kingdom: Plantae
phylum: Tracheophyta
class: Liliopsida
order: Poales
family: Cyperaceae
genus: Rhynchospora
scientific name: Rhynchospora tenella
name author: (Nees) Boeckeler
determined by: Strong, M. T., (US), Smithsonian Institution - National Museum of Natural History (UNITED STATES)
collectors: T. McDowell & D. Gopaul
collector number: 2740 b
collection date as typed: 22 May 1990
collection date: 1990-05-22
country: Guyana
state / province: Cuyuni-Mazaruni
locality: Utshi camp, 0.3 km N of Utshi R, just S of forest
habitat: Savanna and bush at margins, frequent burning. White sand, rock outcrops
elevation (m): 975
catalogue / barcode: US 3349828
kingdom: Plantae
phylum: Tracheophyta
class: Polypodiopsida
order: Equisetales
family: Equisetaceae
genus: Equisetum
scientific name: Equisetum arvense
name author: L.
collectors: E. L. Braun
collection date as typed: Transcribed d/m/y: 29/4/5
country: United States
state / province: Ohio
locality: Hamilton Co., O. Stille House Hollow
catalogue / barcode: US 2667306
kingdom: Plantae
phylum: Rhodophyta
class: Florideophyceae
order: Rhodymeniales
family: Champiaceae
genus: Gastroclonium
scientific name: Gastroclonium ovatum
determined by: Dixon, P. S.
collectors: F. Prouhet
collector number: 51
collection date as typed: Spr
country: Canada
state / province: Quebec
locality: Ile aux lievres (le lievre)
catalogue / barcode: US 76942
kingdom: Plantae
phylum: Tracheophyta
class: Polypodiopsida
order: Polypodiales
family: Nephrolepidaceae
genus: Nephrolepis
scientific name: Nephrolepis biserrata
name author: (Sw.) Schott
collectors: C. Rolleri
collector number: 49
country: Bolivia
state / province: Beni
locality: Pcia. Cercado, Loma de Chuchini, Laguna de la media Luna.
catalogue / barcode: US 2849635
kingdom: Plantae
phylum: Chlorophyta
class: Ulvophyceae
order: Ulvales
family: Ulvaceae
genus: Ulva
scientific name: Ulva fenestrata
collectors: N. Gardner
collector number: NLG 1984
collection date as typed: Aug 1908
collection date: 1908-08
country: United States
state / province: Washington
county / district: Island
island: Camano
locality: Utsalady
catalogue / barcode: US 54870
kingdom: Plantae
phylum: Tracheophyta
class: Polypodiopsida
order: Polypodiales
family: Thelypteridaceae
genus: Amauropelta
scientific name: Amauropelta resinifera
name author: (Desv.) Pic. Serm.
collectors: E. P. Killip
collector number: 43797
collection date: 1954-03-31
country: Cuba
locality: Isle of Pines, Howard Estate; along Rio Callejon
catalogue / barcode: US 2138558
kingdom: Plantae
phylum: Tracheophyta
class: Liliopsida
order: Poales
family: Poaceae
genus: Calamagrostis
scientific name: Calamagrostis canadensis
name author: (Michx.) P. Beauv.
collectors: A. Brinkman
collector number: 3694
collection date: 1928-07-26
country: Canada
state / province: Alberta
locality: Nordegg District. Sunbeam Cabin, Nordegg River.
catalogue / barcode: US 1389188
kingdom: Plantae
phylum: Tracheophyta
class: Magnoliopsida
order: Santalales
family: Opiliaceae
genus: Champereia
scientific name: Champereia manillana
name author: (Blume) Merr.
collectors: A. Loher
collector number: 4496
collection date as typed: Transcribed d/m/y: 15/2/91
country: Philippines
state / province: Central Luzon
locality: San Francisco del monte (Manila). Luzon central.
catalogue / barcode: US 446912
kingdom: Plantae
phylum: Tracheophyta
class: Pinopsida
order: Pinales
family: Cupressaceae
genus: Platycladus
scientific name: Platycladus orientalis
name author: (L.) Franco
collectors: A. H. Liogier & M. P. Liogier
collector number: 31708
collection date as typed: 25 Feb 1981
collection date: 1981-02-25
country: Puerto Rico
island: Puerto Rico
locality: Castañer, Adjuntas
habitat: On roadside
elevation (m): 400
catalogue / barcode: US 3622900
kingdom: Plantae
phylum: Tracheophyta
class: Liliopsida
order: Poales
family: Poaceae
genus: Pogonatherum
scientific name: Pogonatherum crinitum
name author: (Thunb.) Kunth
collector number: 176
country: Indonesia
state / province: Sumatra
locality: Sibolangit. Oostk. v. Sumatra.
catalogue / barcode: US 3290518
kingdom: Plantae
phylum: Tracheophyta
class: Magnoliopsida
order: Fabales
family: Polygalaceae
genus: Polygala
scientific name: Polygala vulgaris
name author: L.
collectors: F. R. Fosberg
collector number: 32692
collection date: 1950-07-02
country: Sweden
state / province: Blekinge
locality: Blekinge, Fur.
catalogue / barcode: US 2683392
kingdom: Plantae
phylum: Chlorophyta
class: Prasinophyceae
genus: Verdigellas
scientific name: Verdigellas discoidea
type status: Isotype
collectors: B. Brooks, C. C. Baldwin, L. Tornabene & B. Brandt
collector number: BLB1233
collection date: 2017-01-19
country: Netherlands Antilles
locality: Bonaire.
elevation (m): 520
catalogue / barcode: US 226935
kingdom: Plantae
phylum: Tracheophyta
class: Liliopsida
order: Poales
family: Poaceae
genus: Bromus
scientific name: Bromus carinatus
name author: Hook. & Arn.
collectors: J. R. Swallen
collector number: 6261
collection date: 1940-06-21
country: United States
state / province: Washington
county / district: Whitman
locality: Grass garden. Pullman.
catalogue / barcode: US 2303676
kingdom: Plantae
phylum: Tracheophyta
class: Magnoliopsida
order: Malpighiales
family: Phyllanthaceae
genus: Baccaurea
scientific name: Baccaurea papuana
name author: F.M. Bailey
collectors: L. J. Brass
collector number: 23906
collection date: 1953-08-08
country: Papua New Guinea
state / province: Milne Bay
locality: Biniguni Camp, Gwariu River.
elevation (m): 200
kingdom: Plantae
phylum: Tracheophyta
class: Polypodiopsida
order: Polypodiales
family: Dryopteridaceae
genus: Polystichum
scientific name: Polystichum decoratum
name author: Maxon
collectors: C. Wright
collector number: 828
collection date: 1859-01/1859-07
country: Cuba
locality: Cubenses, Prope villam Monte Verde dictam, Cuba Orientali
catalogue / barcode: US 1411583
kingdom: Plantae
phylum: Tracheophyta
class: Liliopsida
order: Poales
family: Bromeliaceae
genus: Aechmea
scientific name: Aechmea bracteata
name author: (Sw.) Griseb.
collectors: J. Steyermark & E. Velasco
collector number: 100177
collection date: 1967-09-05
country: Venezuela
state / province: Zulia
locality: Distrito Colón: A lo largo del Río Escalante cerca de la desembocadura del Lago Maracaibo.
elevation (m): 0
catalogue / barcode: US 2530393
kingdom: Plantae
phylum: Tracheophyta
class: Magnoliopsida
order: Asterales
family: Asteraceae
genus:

====

Please rewrite all the items above, changing "collectors" to "collected by" wherever it appears and leaving everything else as it is.

= Response to this task =
kingdom: Plantae
phylum: Tracheophyta
class: Liliopsida
order: Poales
family: Cyperaceae
genus: Rhynchospora
scientific name: Rhynchospora tenella
name author: (Nees) Boeckeler
determined by: Strong, M. T., (US), Smithsonian Institution - National Museum of Natural History (UNITED STATES)
collected by: T. McDowell & D. Gopaul
collector number: 2740 b
collection date as typed: 22 May 1990
collection date: 1990-05-22
country: Guyana
state / province: Cuyuni-Mazaruni
locality: Utshi camp, 0.3 km N of Utshi R, just S of forest
habitat: Savanna and bush at margins, frequent burning. White sand, rock outcrops
elevation (m): 975
catalogue / barcode: US 3349828
kingdom: Plantae
phylum: Tracheophyta
class: Polypodiopsida
order: Equisetales
family: Equisetaceae
genus: Equisetum
scientific name: Equisetum arvense
name author: L.
collected by: E. L. Braun
collection date as typed: Transcribed d/m/y: 29/4/5
country: United States
state / province: Ohio
locality: Hamilton Co., O. Stille House Hollow
catalogue / barcode: US 2667306
kingdom: Plantae
phylum: Rhodophyta
class: Florideophyceae
order: Rhodymeniales
family: Champiaceae
genus: Gastroclonium
scientific name: Gastroclonium ovatum
determined by: Dixon, P. S.
collected by: F. Prouhet
collector number: 51
collection date as typed: Spr
country: Canada
state / province: Quebec
locality: Ile aux lievres (le lievre)
catalogue / barcode: US 76942
kingdom: Plantae
phylum: Tracheophyta
class: Polypodiopsida
order: Polypodiales
family: Nephrolepidaceae
genus: Nephrolepis
scientific name: Nephrolepis biserrata
name author: (Sw.) Schott
collected by: C. Rolleri
collector number: 49
country: Bolivia
state / province: Beni
locality: Pcia. Cercado, Loma de Chuchini, Laguna de la media Luna.
catalogue / barcode: US 2849635
kingdom: Plantae
phylum: Chlorophyta
class: Ulvophyceae
order: Ulvales
family: Ulvaceae
genus: Ulva
scientific name: Ulva fenestrata
collected by: N. Gardner
collector number: NLG 1984
collection date as typed: Aug 1908
collection date: 1908-08
country: United States
state / province: Washington
county / district: Island
island: Camano
locality: Utsalady
catalogue / barcode: US 54870
kingdom: Plantae
phylum: Tracheophyta
class: Polypodiopsida
order: Polypodiales
family: Thelypteridaceae
genus: Amauropelta
scientific name: Amauropelta resinifera
name author: (Desv.) Pic. Serm.
collected by: E. P. Killip
collector number: 43797
collection date: 1954-03-31
country: Cuba
locality: Isle of Pines, Howard Estate; along Rio Callejon
catalogue / barcode: US 2138558
kingdom: Plantae
phylum: Tracheophyta
class: Liliopsida
order: Poales
family: Poaceae
genus: Calamagrostis
scientific name: Calamagrostis canadensis
name author: (Michx.) P. Beauv.
collected by: A. Brinkman
collector number: 3694
collection date: 1928-07-26
country: Canada
state / province: Alberta
locality: Nordegg District. Sunbeam Cabin, Nordegg River.
catalogue / barcode: US 1389188
kingdom: Plantae
phylum: Tracheophyta
class: Magnoliopsida
order: Santalales
family: Opiliaceae
genus: Champereia
scientific name: Champereia manillana
name author: (Blume) Merr.
collected by: A. Loher
collector number: 4496
collection date as typed: Transcribed d/m/y: 15/2/91
country: Philippines
state / province: Central Luzon
locality: San Francisco del monte (Manila). Luzon central.
catalogue / barcode: US 446912
kingdom: Plantae
phylum: Tracheophyta
class: Pinopsida
order: Pinales
family: Cupressaceae
genus: Platycladus
scientific name: Platycladus orientalis
name author: (L.) Franco
collected by: A. H. Liogier & M. P. Liogier
collector number: 31708
collection date as typed: 25 Feb 1981
collection date: 1981-02-25
country: Puerto Rico
island: Puerto Rico
locality: Castañer, Adjuntas
habitat: On roadside
elevation (m): 400
catalogue / barcode: US 3622900
kingdom: Plantae
phylum: Tracheophyta
class: Liliopsida
order: Poales
family: Poaceae
genus: Pogonatherum
scientific name: Pogonatherum crinitum
name author: (Thunb.) Kunth
collector number: 176
country: Indonesia
state / province: Sumatra
locality: Sibolangit. Oostk. v. Sumatra.
catalogue / barcode: US 3290518
kingdom: Plantae
phylum: Tracheophyta
class: Magnoliopsida
order: Fabales
family: Polygalaceae
genus: Polygala
scientific name: Polygala vulgaris
name author: L.
collected by: F. R. Fosberg
collector number: 32692
collection date: 1950-07-02
country: Sweden
state / province: Blekinge
locality: Blekinge, Fur.
catalogue / barcode: US 2683392
kingdom: Plantae
phylum: Chlorophyta
class: Prasinophyceae
genus: Verdigellas
scientific name: Verdigellas discoidea
type status: Isotype
collected by: B. Brooks, C. C. Baldwin, L. Tornabene & B. Brandt
collector number: BLB1233
collection date: 2017-01-19
country: Netherlands Antilles
locality: Bonaire.
elevation (m): 520
catalogue / barcode: US 226935
kingdom: Plantae
phylum: Tracheophyta
class: Liliopsida
order: Poales
family: Poaceae
genus: Bromus
scientific name: Bromus carinatus
name author: Hook. & Arn.
collected by: J. R. Swallen
collector number: 6261
collection date: 1940-06-21
country: United States
state / province: Washington
county / district: Whitman
locality: Grass garden. Pullman.
catalogue / barcode: US 2303676
kingdom: Plantae
phylum: Tracheophyta
class: Magnoliopsida
order: Malpighiales
family: Phyllanthaceae
genus: Baccaurea
scientific name: Baccaurea papuana
name author: F.M. Bailey
collected by: L. J. Brass
collector number: 23906
collection date: 1953-08-08
country: Papua New Guinea
state / province: Milne Bay
locality: Biniguni Camp, Gwariu River.
elevation (m): 200
kingdom: Plantae
phylum: Tracheophyta
class: Polypodiopsida
order: Polypodiales
family: Dryopteridaceae
genus: Polystichum
scientific name: Polystichum decoratum
name author: Maxon
collected by: C. Wright
collector number: 828
collection date: 1859-01/1859-07
country: Cuba
locality: Cubenses, Prope villam Monte Verde dictam, Cuba Orientali
catalogue / barcode: US 1411583
kingdom: Plantae
phylum: Tracheophyta
class: Liliopsida
order: Poales
family: Bromeliaceae
genus: Aechmea
scientific name: Aechmea bracteata
name author: (Sw.) Griseb.
collected by: J. Steyermark & E. Velasco
collector number: 100177
collection date: 1967-09-05
country: Venezuela
state / province: Zulia
locality: Distrito Colón: A lo largo del Río Escalante cerca de la desembocadura del Lago Maracaibo.
elevation (m): 0
catalogue / barcode: US 2530393
kingdom: Plantae
phylum: Tracheophyta
class: Magnoliopsida
order: Asterales
family: Asteraceae
genus:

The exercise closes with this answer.